A NFL (liga nacional de futebol americano dos EUA) ainda multa jogadores por maconha, mas não os suspende mais por doping de cannabis, após um acordo de negociação coletiva assinado no início de 2020. No entanto, os testes ainda realizados pela organização estão sendo contestados em um tribunal federal pelo jogador Randy Gregory, que foi multado por tomar um medicamento contendo THC, que lhe foi prescrito para tratar ansiedade e transtorno de estresse pós-traumático.
A NBA removeu a maconha de sua lista de substâncias proibidas em 2020 e codificou a mudança em um acordo com a associação de jogadores assinado em junho do ano passado. De acordo com a política, as equipes podem encaminhar atletas suspeitos de terem problemas de dependência relacionados à cannabis ao diretor médico para uma avaliação, mas os dirigentes da liga não realizam testes para verificar exposição anterior à planta.
Os atletas da MLB (liga principal de beisebol dos EUA) também não são mais penalizados pelo consumo de maconha desde que a organização assinou um acordo com o sindicato dos jogadores no final de 2019. A liga passou a tratar o uso de cannabis da mesma forma que o consumo de álcool, e os jogadores são encaminhados para uma avaliação médica para tratamento se aparecerem nos jogos sob influência da planta.

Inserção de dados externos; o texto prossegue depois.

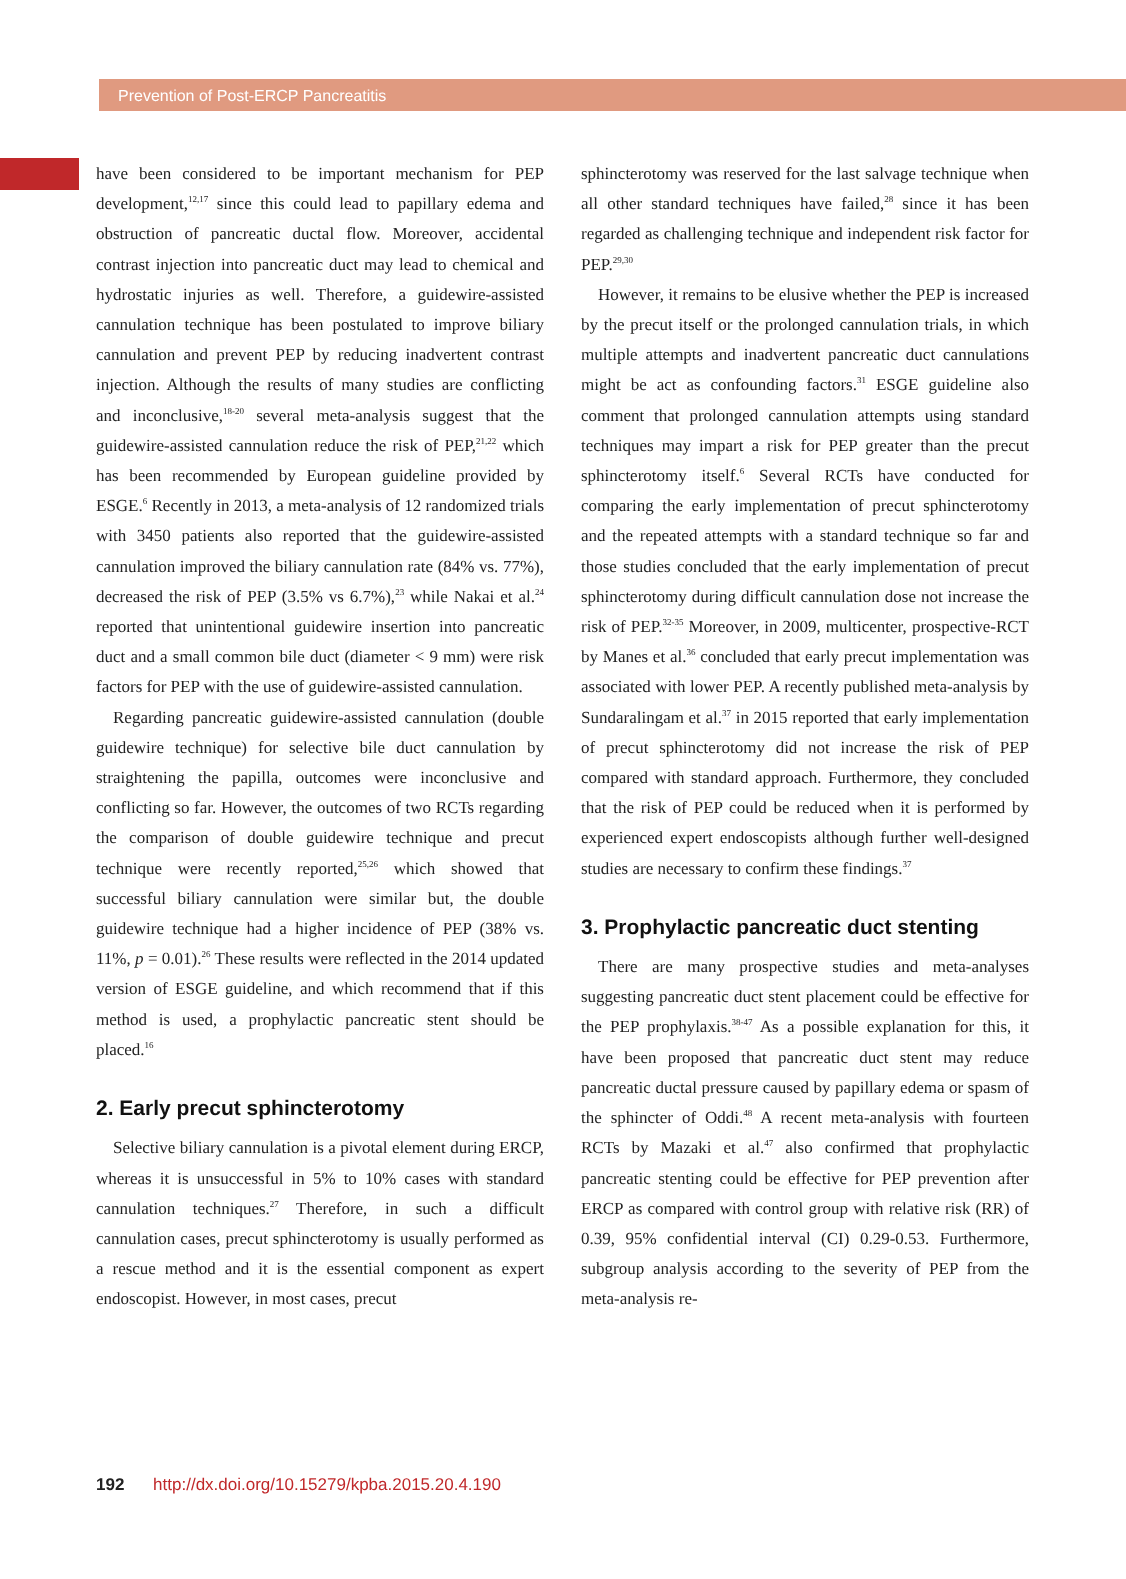Prevention of Post-ERCP Pancreatitis
have been considered to be important mechanism for PEP development,<sup>12,17</sup> since this could lead to papillary edema and obstruction of pancreatic ductal flow. Moreover, accidental contrast injection into pancreatic duct may lead to chemical and hydrostatic injuries as well. Therefore, a guidewire-assisted cannulation technique has been postulated to improve biliary cannulation and prevent PEP by reducing inadvertent contrast injection. Although the results of many studies are conflicting and inconclusive,<sup>18-20</sup> several meta-analysis suggest that the guidewire-assisted cannulation reduce the risk of PEP,<sup>21,22</sup> which has been recommended by European guideline provided by ESGE.<sup>6</sup> Recently in 2013, a meta-analysis of 12 randomized trials with 3450 patients also reported that the guidewire-assisted cannulation improved the biliary cannulation rate (84% vs. 77%), decreased the risk of PEP (3.5% vs 6.7%),<sup>23</sup> while Nakai et al.<sup>24</sup> reported that unintentional guidewire insertion into pancreatic duct and a small common bile duct (diameter < 9 mm) were risk factors for PEP with the use of guidewire-assisted cannulation.
Regarding pancreatic guidewire-assisted cannulation (double guidewire technique) for selective bile duct cannulation by straightening the papilla, outcomes were inconclusive and conflicting so far. However, the outcomes of two RCTs regarding the comparison of double guidewire technique and precut technique were recently reported,<sup>25,26</sup> which showed that successful biliary cannulation were similar but, the double guidewire technique had a higher incidence of PEP (38% vs. 11%, p = 0.01).<sup>26</sup> These results were reflected in the 2014 updated version of ESGE guideline, and which recommend that if this method is used, a prophylactic pancreatic stent should be placed.<sup>16</sup>
2. Early precut sphincterotomy
Selective biliary cannulation is a pivotal element during ERCP, whereas it is unsuccessful in 5% to 10% cases with standard cannulation techniques.<sup>27</sup> Therefore, in such a difficult cannulation cases, precut sphincterotomy is usually performed as a rescue method and it is the essential component as expert endoscopist. However, in most cases, precut
sphincterotomy was reserved for the last salvage technique when all other standard techniques have failed,<sup>28</sup> since it has been regarded as challenging technique and independent risk factor for PEP.<sup>29,30</sup>
However, it remains to be elusive whether the PEP is increased by the precut itself or the prolonged cannulation trials, in which multiple attempts and inadvertent pancreatic duct cannulations might be act as confounding factors.<sup>31</sup> ESGE guideline also comment that prolonged cannulation attempts using standard techniques may impart a risk for PEP greater than the precut sphincterotomy itself.<sup>6</sup> Several RCTs have conducted for comparing the early implementation of precut sphincterotomy and the repeated attempts with a standard technique so far and those studies concluded that the early implementation of precut sphincterotomy during difficult cannulation dose not increase the risk of PEP.<sup>32-35</sup> Moreover, in 2009, multicenter, prospective-RCT by Manes et al.<sup>36</sup> concluded that early precut implementation was associated with lower PEP. A recently published meta-analysis by Sundaralingam et al.<sup>37</sup> in 2015 reported that early implementation of precut sphincterotomy did not increase the risk of PEP compared with standard approach. Furthermore, they concluded that the risk of PEP could be reduced when it is performed by experienced expert endoscopists although further well-designed studies are necessary to confirm these findings.<sup>37</sup>
3. Prophylactic pancreatic duct stenting
There are many prospective studies and meta-analyses suggesting pancreatic duct stent placement could be effective for the PEP prophylaxis.<sup>38-47</sup> As a possible explanation for this, it have been proposed that pancreatic duct stent may reduce pancreatic ductal pressure caused by papillary edema or spasm of the sphincter of Oddi.<sup>48</sup> A recent meta-analysis with fourteen RCTs by Mazaki et al.<sup>47</sup> also confirmed that prophylactic pancreatic stenting could be effective for PEP prevention after ERCP as compared with control group with relative risk (RR) of 0.39, 95% confidential interval (CI) 0.29-0.53. Furthermore, subgroup analysis according to the severity of PEP from the meta-analysis re-
192 http://dx.doi.org/10.15279/kpba.2015.20.4.190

Em junho, a Associação Nacional de Atletismo Universitário (NCAA) dos EUA anunciou que não testará mais atletas da Divisão I para maconha. A mudança acontece após a organização chegar ao consenso de que a cannabis não é uma droga que melhora o desempenho. Os canabinoides foram totalmente removidos da lista de substâncias proibidas em campeonatos estudantis e participação pós-temporada no futebol.
O UFC (Ultimate Fighting Championship), maior torneio de artes marciais mistas do mundo, anunciou em dezembro que removeu a maconha de sua lista de substâncias proibidas. Os atletas do UFC já não eram punidos por testes positivos para cannabis desde 2021, contudo a planta permanecia na lista e a punição poderia ocorrer se evidências adicionais demonstrassem que a substância foi usada pra melhora de performance.
#PraTodoVerem: fotografia de capa mostra Julien Alfred (Santa Lúcia) e Sha’carri Richardson (EUA) na semifinal dos 100 metros feminino durante os Jogos Olímpicos de Paris, em 3 de agosto de 2024. Imagem: Kirby Lee / USA Today Sports.